#3 Sweet break in
Fitz demanded answers, which was not surprising. He had run to her, all pale face and trembling hands, desperate to make sure she was still there. Not wanting to say the same story over and over again, she dragged him to Coulson, forced them both to watch the video of her capture and release again, and explained all that she could. The time loop making her repeat the same day over and over, until she got it right. The calculations Fitz and her were working on in countless alternative versions of this day. And what she needed from Coulson now. They took it surprisingly well, especially after she showed them a flash drive with recordings they both made in her fifth loop, for the sole purpose of convincing them faster and not wasting time on trust issues.
"So, you want me to continue those calculations?" Fitz asked looking through the data on the flash drive she gave him.
They figured this one on her 8th loop. They didn't have enough time to make calculations and plans, but she had. So Fitz was putting everything on her flash drive and she took it with her on the next loop where Fitz was continuing right from the spot he stopped. He was doing surprisingly well with this abstraction.

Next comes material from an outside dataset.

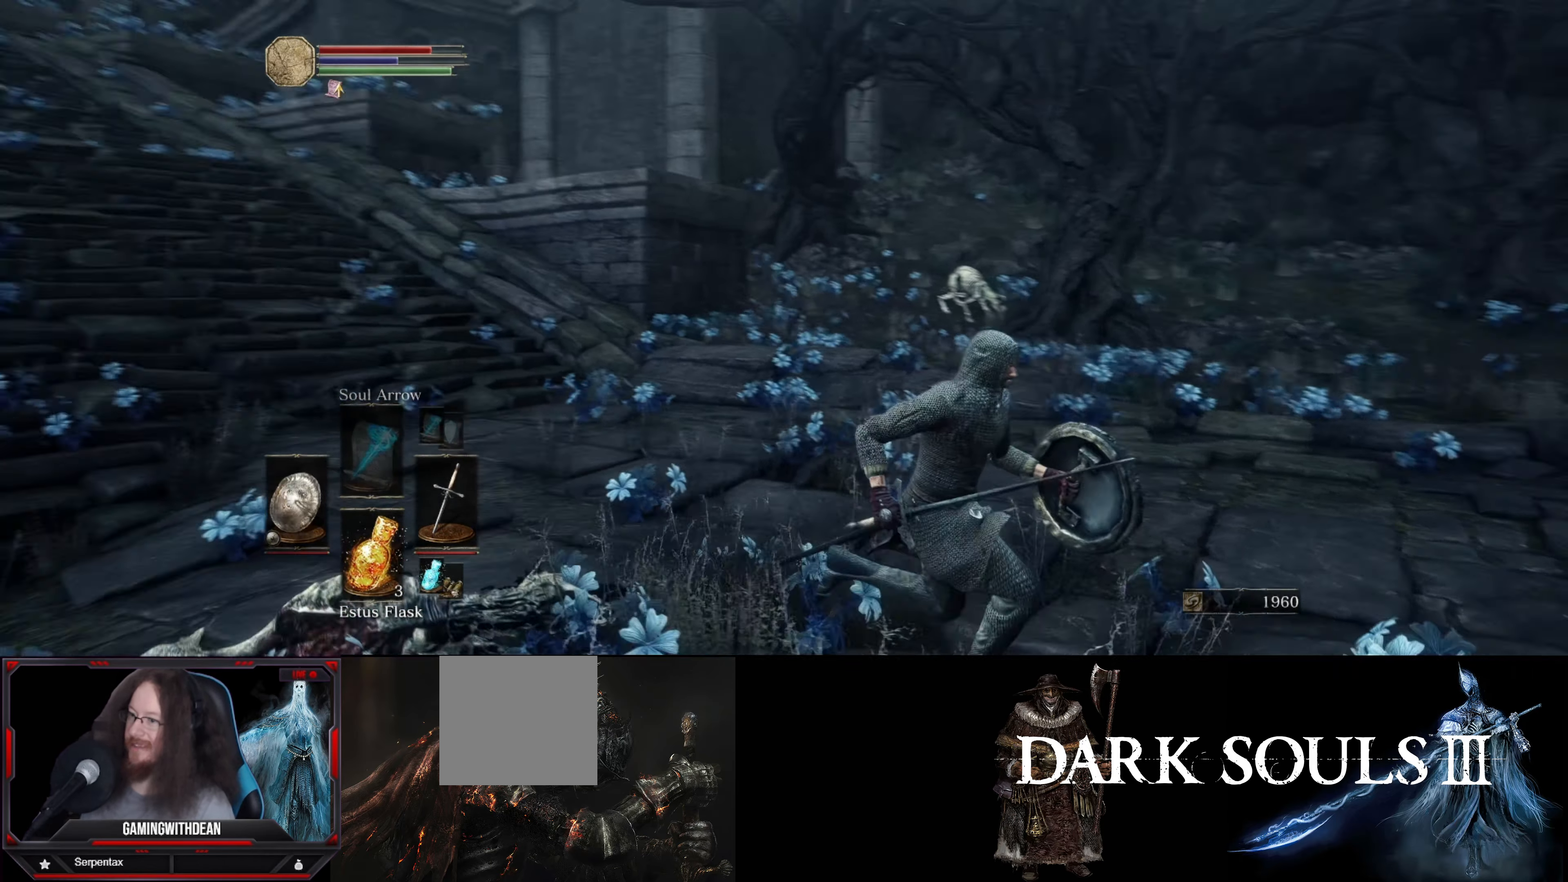
{"buttons": [], "left_stick": "right", "right_stick": "center", "events": [[183, "right_stick", "center"]]}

But not this time. This time there would be no calculations, just actions. Coulson gave her a free hand in everything, assuring her that she would get everything she needed. Exactly like it happened in all other loops. This one was different though, but she didn't see any reason to tell Coulson that. It wasn't like any of this would be permanent.
Still, she hoped she would go unnoticed with this one action. She sneaked quietly around the corridor, carefully checking every corner in case someone would be there and could spot her. She managed to get to the door without any incident. Looking around again, just to be sure, she then pushed a few buttons, the same combination she knew for years now, since back at the Academy.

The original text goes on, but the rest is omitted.